My space right now seems to be my desk as school (but even that gets taken over) or, more frequently, the car. I spend a minimum of 90 minutes per day driving. Often, the car is the one place in which I can be still and alone, usually before I pick up my daughter at the end of the day. There, I can listen to Audible and lose myself in a story or helpful book while I drive. I can think. I can pray. I can let the outside world slip away while the road slips past under my tires.

I do not necessarily like to drive but the car is often my refuge. I have fond memories of long talks and Glee sing-a-longs with my husband when we would travel hither and yon before our little girl came along. I can think of long stretches of quiet as I drive to the gym on Saturday mornings or laughing to “Wait, Wait, Don’t Tell Me!” with the fresh new sunlight warm on my arm as we head out to a leisurely brunch. I have screamed out frustration, hurt, and anger in the car. I have poured out my heart and soul on telephone calls as I drive just to get away. The car is where I can be close to and alone with that loved one for just a little longer. The car is where I can linger.
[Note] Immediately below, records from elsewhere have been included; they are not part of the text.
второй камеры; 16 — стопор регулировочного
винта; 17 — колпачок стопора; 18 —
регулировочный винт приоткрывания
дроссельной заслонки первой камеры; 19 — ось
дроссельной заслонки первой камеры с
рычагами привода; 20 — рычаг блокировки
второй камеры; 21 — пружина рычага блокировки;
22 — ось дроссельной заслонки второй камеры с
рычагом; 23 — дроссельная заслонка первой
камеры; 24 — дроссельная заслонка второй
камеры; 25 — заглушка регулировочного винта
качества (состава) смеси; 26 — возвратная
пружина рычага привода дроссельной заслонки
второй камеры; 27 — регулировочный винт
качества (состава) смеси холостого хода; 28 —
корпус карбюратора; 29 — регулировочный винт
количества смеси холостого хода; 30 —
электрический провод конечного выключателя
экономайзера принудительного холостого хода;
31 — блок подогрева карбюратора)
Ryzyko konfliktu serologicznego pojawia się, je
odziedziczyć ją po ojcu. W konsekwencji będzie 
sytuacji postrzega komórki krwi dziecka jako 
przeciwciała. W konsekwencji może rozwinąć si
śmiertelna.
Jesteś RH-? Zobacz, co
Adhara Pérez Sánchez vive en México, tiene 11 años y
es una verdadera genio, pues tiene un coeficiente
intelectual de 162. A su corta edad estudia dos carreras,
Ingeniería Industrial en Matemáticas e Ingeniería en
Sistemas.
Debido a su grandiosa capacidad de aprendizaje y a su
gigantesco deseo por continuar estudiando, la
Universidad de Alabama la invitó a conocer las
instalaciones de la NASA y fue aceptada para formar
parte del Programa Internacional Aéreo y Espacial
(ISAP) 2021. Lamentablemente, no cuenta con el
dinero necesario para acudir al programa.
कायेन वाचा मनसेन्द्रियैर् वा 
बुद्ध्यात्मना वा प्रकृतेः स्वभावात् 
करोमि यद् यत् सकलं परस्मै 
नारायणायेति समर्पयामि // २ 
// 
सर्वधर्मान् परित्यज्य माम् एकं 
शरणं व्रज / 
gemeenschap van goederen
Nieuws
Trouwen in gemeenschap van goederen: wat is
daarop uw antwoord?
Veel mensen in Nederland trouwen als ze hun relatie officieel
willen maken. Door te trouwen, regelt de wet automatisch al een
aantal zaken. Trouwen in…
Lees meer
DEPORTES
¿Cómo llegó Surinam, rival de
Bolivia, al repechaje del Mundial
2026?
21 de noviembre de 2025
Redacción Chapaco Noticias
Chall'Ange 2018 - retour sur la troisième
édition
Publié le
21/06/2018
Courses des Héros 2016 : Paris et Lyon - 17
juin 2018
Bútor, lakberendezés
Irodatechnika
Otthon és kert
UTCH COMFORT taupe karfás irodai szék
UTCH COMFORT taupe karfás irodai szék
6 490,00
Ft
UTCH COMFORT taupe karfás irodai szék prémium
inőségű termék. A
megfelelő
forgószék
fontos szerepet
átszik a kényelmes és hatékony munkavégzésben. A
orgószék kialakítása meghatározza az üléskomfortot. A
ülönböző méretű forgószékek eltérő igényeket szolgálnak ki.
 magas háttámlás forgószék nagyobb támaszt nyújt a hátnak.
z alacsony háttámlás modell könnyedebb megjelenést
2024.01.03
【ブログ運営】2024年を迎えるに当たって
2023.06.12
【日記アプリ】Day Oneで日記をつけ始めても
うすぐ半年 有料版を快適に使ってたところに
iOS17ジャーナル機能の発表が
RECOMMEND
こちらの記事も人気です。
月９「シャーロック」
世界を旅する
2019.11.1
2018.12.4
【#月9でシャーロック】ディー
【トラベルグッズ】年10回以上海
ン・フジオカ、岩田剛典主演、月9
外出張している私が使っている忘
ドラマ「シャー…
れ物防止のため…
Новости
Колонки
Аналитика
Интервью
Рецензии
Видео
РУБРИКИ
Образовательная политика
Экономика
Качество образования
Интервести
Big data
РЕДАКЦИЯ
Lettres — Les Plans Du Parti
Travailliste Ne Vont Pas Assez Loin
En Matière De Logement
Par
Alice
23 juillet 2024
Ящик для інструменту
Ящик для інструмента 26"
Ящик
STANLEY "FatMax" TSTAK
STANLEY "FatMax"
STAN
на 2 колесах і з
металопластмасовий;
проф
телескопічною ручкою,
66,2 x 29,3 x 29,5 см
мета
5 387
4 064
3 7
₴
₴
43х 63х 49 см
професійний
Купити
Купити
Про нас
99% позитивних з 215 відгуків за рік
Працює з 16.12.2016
It’s where I can make sacred space for myself.

Evening


I love evenings. when the light turns blue and the shadows lengthen, deepen, and the verdant trees become dark outlines. It is like the earth exhales long and slow. I rarely venture out into the evenings now, into the twilight-blue, unless it is to take out the trash. I am usually consumed by dinner, bath time, bedtime prep. By the time I am done with all of those responsibilities, evening has passed me by and it is long since dark outside.

I miss evenings. I miss the blue air and opaquing shapes of trees and houses. It does my soul good, and I want to get back to that. I shall step out my door and breathe in evening tonight, breathe in its beauty, its slowness, its rest. Such moments are precious, and I could use a little more precious in my life.